-- begin Selected passage --

Cluster provisioning

Zero touch provisioning (ZTP) provisions clusters using a layered approach. The base components consist of Fedora CoreOS (FCOS), the basic operating system for the cluster, and OKD. After these components are installed, the worker node can join the existing cluster. When the node has joined the existing cluster, the 5G RAN profile Operators are applied.

The following diagram illustrates this architecture.

Cluster provisioning

The following RAN Operators are deployed on every cluster:

  • Machine Config

  • Precision Time Protocol (PTP)

  • Performance Addon Operator

  • SR-IOV

  • Local Storage Operator

  • Logging Operator

Machine Config Operator

The Machine Config Operator enables system definitions and low-level system settings such as workload partitioning, NTP, and SCTP. This Operator is installed with OKD.

A performance profile and its created products are applied to a node according to an associated machine config pool (MCP). The MCP holds valuable information about the progress of applying the machine configurations created by performance addons that encompass kernel args, kube config, huge pages allocation, and deployment of the realtime kernel (rt-kernel). The performance addons controller monitors changes in the MCP and updates the performance profile status accordingly.

Performance Addon Operator

The Performance Addon Operator provides the ability to enable advanced node performance tunings on a set of nodes.

-- end Selected passage --

Directions -
1. Output the stretch of the cluster provisioning passage from "Zero touch provisioning" through "illustrates this architecture.".
2. Pick up the cluster provisioning passage after its final sentence and carry it forward.
The records below come from a separate source.

-- begin Given data --

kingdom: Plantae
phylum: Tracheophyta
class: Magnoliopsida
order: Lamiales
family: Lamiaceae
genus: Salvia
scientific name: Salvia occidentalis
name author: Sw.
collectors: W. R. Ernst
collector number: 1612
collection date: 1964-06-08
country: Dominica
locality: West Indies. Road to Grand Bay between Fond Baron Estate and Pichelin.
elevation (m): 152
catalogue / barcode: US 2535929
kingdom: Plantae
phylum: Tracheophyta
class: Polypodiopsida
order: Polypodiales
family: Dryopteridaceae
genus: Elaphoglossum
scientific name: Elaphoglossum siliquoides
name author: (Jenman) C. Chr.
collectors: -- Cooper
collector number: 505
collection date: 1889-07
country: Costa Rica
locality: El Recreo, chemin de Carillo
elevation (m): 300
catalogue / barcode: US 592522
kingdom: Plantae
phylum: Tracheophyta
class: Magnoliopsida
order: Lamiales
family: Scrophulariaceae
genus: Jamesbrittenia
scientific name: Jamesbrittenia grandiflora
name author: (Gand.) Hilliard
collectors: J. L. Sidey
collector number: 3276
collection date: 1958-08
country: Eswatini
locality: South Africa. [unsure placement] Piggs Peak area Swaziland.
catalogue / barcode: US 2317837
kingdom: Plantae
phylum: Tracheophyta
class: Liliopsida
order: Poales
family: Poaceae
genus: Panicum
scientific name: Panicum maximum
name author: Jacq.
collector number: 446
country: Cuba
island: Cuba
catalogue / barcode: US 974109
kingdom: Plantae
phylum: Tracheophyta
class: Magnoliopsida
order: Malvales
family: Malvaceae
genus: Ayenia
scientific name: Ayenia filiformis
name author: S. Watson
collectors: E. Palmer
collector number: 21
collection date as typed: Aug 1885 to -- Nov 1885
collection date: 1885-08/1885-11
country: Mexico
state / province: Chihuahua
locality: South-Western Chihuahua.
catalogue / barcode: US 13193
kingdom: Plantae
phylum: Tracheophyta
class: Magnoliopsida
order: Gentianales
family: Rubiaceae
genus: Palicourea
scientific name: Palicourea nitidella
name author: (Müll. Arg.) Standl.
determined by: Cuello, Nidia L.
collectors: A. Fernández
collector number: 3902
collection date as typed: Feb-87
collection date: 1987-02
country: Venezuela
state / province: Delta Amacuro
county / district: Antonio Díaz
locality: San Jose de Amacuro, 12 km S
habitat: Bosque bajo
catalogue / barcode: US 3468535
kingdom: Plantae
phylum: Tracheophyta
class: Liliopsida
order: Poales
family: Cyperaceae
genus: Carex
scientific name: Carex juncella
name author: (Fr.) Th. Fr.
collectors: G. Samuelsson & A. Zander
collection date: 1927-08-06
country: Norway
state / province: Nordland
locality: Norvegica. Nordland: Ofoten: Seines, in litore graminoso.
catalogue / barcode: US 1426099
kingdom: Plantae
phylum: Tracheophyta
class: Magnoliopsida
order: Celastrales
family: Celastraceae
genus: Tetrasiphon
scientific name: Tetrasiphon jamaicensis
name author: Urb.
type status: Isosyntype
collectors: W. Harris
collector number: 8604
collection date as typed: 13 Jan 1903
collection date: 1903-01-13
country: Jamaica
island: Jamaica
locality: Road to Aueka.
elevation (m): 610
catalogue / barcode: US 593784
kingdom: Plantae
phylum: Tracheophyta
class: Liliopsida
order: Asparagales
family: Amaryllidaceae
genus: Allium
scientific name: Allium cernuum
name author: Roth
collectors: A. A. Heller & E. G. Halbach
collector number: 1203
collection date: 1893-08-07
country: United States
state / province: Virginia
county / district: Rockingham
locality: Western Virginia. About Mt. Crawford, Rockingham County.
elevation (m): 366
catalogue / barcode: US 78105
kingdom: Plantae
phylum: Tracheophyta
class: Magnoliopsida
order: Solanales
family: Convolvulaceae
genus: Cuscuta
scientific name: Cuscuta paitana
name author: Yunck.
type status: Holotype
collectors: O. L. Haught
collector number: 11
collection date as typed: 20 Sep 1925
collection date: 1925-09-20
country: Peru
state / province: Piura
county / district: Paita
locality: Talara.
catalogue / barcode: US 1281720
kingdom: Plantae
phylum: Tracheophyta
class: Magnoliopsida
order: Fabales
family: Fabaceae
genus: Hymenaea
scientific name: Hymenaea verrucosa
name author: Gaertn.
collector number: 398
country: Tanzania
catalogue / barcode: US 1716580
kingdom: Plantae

-- end Given data --

Written answers -
1.
Zero touch provisioning (ZTP) provisions clusters using a layered approach. The base components consist of Fedora CoreOS (FCOS), the basic operating system for the cluster, and OKD. After these components are installed, the worker node can join the existing cluster. When the node has joined the existing cluster, the 5G RAN profile Operators are applied.

The following diagram illustrates this architecture.

2.
OKD provides a Performance Addon Operator to implement automatic tuning to achieve low latency performance for OKD applications. The cluster administrator uses this performance profile configuration that makes it easier to make these changes in a more reliable way.

The administrator can specify updating the kernel to rt-kernel, reserving CPUs for management workloads, and using CPUs for running the workloads.

SR-IOV Operator

The Single Root I/O Virtualization (SR-IOV) Network Operator manages the SR-IOV network devices and network attachments in your cluster.

The SR-IOV Operator allows network interfaces to be virtual and shared at a device level with networking functions running within the cluster.

The SR-IOV Network Operator adds the SriovOperatorConfig.sriovnetwork.openshift.io CustomResourceDefinition resource. The Operator automatically creates a SriovOperatorConfig custom resource named default in the openshift-sriov-network-operator namespace. The default custom resource contains the SR-IOV Network Operator configuration for your cluster.

Precision Time Protocol Operator

The Precision Time Protocol (PTP) Operator is a protocol used to synchronize clocks in a network. When used in conjunction with hardware support, PTP is capable of sub-microsecond accuracy. PTP support is divided between the kernel and user space.

The clocks synchronized by PTP are organized in a master-worker hierarchy. The workers are synchronized to their masters, which may be workers to their own masters. The hierarchy is created and updated automatically by the best master clock (BMC) algorithm, which runs on every clock. When a clock has only one port, it can be master or worker, such a clock is called an ordinary clock (OC). A clock with multiple ports can be master on one port and worker on another, such a clock is called a boundary clock (BC). The top-level master is called the grandmaster clock, which can be synchronized by using a Global Positioning System (GPS) time source. By using a GPS-based time source, disparate networks can be synchronized with a high-degree of accuracy.

Creating ZTP custom resources for multiple managed clusters

If you are installing multiple managed clusters, zero touch provisioning (ZTP) uses ArgoCD and SiteConfig to manage the processes that create the custom resources (CR) and generate and apply the policies for multiple clusters, in batches of no more than 100, using the GitOps approach.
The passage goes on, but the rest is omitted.